La cronologia compositiva del Decameron e le modalità di divulgazione dell’opera sono ancora oggi piuttosto incerte. Se un sicuro termine post quem è rappresentato dal flagello della peste nera, che investe Firenze nel 1348 e riecheggia nella cornice decameroniana, più complesso è riuscire a fissare un termine ante quem, che segni la fine dell’elaborazione del testo. Secondo Leonardo Salviati l’opera può ritenersi conclusa già nel 1353, limite che Vittore Branca ha ritenuto opportuno anticipare al 1351[1].
Non sarebbe però corretto marcare con un anno preciso l’arresto di un processo elaborativo che la documentazione manoscritta ci obbliga a considerare incessantemente in fieri. La redazione autografa del 1370, tràdita dal codice Hamilton 90, che ci trasmette l’ultima volontà dell’autore, attesta infatti numerose varianti, annotate nei margini o nell’interlinea, a conferma dell’instancabile impulso correttorio e dell’inarrestabile brama scrittoria di Boccaccio.
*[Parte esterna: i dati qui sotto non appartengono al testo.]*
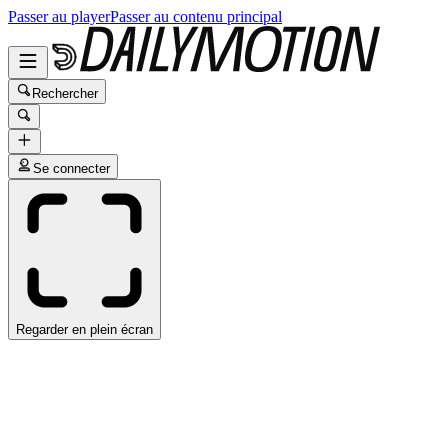
Passer au player
Passer au contenu principal
Rechercher
Se connecter
Regarder en plein écran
L’acquisizione delle date sopra ricordate non illumina inoltre sul momento iniziale della composizione, nel quale Boccaccio inizia a redigere novelle in prospettiva del progetto Decameron. Non ci è dato perciò sapere se alcune unità, ascrivibili teoricamente al periodo napoletano, siano poi rifluite nella silloge in un momento successivo, secondo quanto ritenuto da Benedetto Croce[2]. Al soggiorno fiorentino è comunque verosimilmente riconducibile il nucleo centrale della raccolta[3].
Nell’introduzione della IV giornata (IV: Introduzione, 5-7[4]) si legge una famosa recriminatoria contro i detrattori. Senza escludere che si possa trattare di una fittizia excusatio non petita, mirata ad arginare in anticipo alcune critiche prevedibili, la testimonianza lascerebbe supporre che la pubblicazione del Decameron sia avvenuta in corso d’opera e per parti. Non è possibile però accertare se queste coincidessero con blocchi di novelle oppure con singole giornate.
[1]L. Salviati, Degli auuertimenti della lingua sopra'l «Decamerone» volume primo del caulier Lionardo Saluiati diuiso in tre libri: ... Ne' quali si discorre partitamente dell'opere, e del pregio di forse cento prosatori del miglior tempo, che non sono in istampa, de' cui esempli, quasi infiniti, e pieno il volume ..., In Venezia (In Venezia, presso Domenico, & Gio. Battista Guerra, fratelli, 1584); V. Branca, Tradizione delle opere di Giovanni Boccaccio. II, Roma, 1991, pp. 147-162.
[2]B. Croce, La novella di Andreuccio da Perugia, in Id., Storie e leggende napoletane, Bari 1923, pp. 45-84.
[3]L. Battaglia Ricci, Boccaccio, Roma 2000, p. 124.
[4]Giovanni Boccaccio, Decameron, a c. di V. Branca, Torino 1999, vol. I, pp. 460-461.